SHORT TASK: Can you copy out every line of the listing below exactly, leaving the pictures out of your answer?

MATERIAL SUPPLIED:
+ + + +

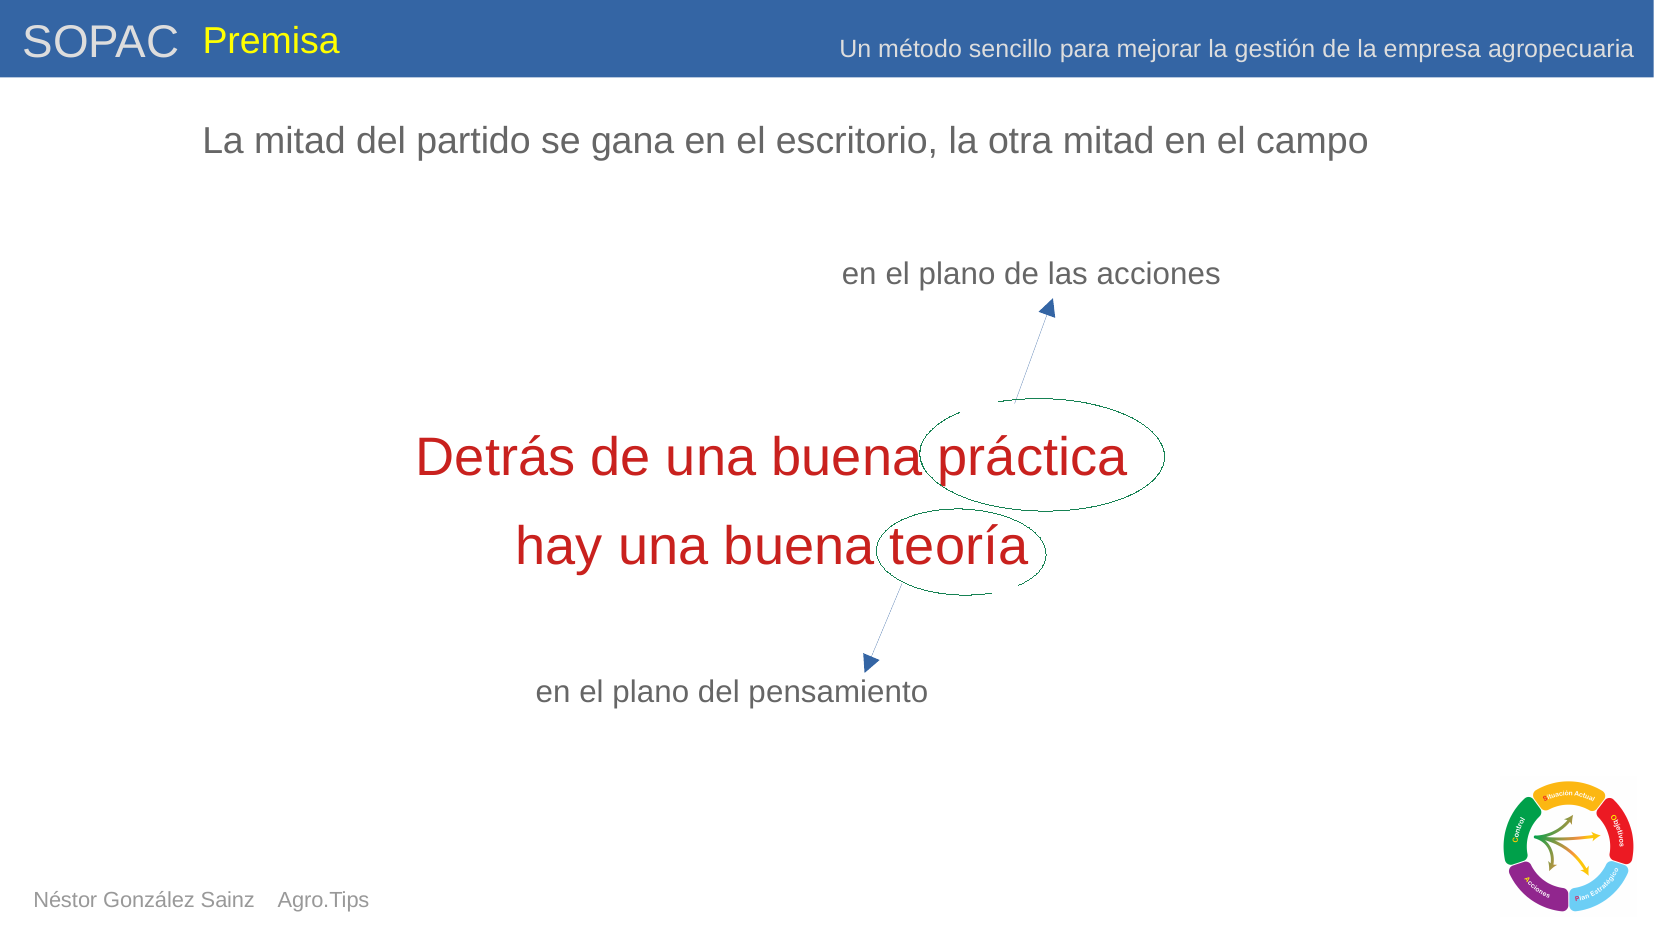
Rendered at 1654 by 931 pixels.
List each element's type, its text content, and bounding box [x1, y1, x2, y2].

text_box La mitad del partido se gana en el escritorio, la otra mitad en el campo [187, 112, 1463, 188]
text_box en el plano del pensamiento [520, 667, 1159, 717]
text_box en el plano de las acciones [827, 248, 1278, 299]
picture [1500, 776, 1637, 917]
text_box Premisa [187, 11, 488, 76]
text_box Detrás de una buena práctica hay una buena teoría [378, 419, 1167, 584]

+ + + +

PROBLEM SOLUTION:
Rendered at 1654 by 931 pixels.
List each element's type, its text content, and bounding box [x1, y1, x2, y2].

text_box La mitad del partido se gana en el escritorio, la otra mitad en el campo [187, 112, 1463, 188]
text_box en el plano del pensamiento [520, 667, 1159, 717]
text_box en el plano de las acciones [827, 248, 1278, 299]
picture [1500, 776, 1637, 917]
text_box Premisa [187, 11, 488, 76]
text_box Detrás de una buena práctica hay una buena teoría [378, 419, 1167, 584]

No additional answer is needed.